Hi. Thank you for taking my question, and congratulations on the results. I was wondering about the CapEx guidance. Do you think you could maybe guide us on how much of that guidance should we expect it to be maintenance versus growth CapEx? In the growth CapEx, how much you use for organic versus inorganic developments?
Yes. Our maintenance CapEx is between $800 million-$900 million every year. On top of that, we have some CapEx, typically in the range of $100 million for productivity. And we have between $300 million-$400 million of CapEx for growth for this year, which is the one that has been lowering as compared to the previous two years. That is why in 2023, we surpassed $2 billion of CapEx. We invested heavily for future growth in different geographies and categories. In 2024, we invested $1.6 billion.
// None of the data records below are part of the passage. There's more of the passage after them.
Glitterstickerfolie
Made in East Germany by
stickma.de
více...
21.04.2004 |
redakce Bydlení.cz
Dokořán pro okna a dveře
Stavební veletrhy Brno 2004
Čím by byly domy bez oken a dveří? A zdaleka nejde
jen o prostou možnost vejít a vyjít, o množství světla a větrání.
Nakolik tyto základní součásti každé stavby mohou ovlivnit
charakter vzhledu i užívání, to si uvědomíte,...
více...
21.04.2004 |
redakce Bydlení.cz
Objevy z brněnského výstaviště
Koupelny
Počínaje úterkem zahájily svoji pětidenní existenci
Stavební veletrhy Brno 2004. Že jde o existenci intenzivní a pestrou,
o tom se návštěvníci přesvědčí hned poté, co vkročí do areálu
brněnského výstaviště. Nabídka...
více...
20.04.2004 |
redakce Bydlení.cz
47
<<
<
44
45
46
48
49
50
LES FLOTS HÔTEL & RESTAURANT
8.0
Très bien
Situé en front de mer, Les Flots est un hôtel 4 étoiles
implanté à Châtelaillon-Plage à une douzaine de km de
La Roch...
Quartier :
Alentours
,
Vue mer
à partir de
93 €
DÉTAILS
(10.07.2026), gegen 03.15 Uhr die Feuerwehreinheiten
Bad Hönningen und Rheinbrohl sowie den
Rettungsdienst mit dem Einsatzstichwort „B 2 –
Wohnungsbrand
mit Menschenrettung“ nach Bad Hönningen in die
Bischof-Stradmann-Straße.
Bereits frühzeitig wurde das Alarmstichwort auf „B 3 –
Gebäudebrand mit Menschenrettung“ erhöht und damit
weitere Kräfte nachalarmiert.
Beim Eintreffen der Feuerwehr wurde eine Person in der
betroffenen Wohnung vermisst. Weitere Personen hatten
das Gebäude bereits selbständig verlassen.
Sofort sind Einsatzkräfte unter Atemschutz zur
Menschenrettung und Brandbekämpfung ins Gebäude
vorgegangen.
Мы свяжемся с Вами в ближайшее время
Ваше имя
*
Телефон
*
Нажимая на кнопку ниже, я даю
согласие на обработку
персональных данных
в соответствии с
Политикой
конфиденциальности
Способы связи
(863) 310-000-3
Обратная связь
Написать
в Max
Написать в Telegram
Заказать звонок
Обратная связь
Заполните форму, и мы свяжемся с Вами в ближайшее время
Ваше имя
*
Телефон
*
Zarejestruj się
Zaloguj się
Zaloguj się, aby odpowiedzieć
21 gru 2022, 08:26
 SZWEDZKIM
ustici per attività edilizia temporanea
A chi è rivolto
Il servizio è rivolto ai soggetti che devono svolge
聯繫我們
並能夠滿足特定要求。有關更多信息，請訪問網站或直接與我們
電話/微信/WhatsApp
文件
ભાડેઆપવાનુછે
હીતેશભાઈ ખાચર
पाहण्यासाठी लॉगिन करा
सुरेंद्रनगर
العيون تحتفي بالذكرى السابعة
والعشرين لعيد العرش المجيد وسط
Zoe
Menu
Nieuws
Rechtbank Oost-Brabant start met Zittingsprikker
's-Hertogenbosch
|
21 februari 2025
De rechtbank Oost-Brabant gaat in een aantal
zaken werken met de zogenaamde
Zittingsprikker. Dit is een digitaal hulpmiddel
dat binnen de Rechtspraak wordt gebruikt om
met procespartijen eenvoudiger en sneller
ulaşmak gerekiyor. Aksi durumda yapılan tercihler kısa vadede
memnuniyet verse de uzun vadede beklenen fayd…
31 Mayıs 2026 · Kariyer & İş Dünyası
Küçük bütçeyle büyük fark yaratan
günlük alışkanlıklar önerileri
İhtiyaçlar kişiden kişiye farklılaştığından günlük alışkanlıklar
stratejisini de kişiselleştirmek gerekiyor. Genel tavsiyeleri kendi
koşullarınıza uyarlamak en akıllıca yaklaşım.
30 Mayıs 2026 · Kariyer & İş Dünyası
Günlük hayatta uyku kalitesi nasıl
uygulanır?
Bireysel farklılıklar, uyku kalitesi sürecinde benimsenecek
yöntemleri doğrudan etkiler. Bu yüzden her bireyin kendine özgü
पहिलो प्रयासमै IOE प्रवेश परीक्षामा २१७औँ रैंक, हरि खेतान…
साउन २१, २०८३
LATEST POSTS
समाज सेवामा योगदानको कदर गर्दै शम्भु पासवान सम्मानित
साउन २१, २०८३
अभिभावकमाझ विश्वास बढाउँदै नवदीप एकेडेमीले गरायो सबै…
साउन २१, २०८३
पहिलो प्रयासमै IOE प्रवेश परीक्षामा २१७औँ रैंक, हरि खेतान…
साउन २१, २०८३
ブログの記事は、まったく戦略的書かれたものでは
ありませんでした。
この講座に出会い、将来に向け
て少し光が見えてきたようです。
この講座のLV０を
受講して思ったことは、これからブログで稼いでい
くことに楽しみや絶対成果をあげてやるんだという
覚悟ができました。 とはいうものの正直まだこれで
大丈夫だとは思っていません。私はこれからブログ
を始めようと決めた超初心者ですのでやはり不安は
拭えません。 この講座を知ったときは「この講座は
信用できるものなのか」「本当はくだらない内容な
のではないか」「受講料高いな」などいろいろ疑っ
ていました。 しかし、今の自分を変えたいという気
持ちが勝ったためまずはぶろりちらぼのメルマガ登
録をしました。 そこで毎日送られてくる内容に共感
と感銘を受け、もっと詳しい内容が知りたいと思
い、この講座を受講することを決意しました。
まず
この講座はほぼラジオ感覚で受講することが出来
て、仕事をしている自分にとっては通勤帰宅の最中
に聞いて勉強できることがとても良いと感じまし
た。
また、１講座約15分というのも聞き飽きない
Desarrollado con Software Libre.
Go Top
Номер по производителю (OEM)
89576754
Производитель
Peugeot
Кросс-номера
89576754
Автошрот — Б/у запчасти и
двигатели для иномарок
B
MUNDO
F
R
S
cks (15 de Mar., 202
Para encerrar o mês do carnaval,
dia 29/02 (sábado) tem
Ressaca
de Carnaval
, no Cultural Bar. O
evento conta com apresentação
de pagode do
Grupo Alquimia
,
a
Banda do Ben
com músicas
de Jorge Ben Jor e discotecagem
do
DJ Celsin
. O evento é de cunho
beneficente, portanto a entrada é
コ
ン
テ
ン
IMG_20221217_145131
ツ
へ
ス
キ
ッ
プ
Now, as I mentioned, we expect to be within the range of $1.3 billion-$1.4 billion.
Thank you so much. If I may add another question. I was wondering about your snacks division. Could you give us some color on how Barcel and Takis have been performing versus other categories in your product line, please? Thank you.
We do not disclose the specific information, Regina, sorry, by product or by category. So unfortunately, we cannot share any specifics on that.
Okay. No worries. Thank you so much.
This concludes the question and answer session. I would like to turn the conference back over to Rafael Pamias for any closing remarks. Please go ahead.
Thank you. Thank you all for your time today. Please do not hesitate to contact our investor relations team with any further comments or questions you might have. Have a great day. Bye-bye.
The conference is now concluded. You may now disconnect.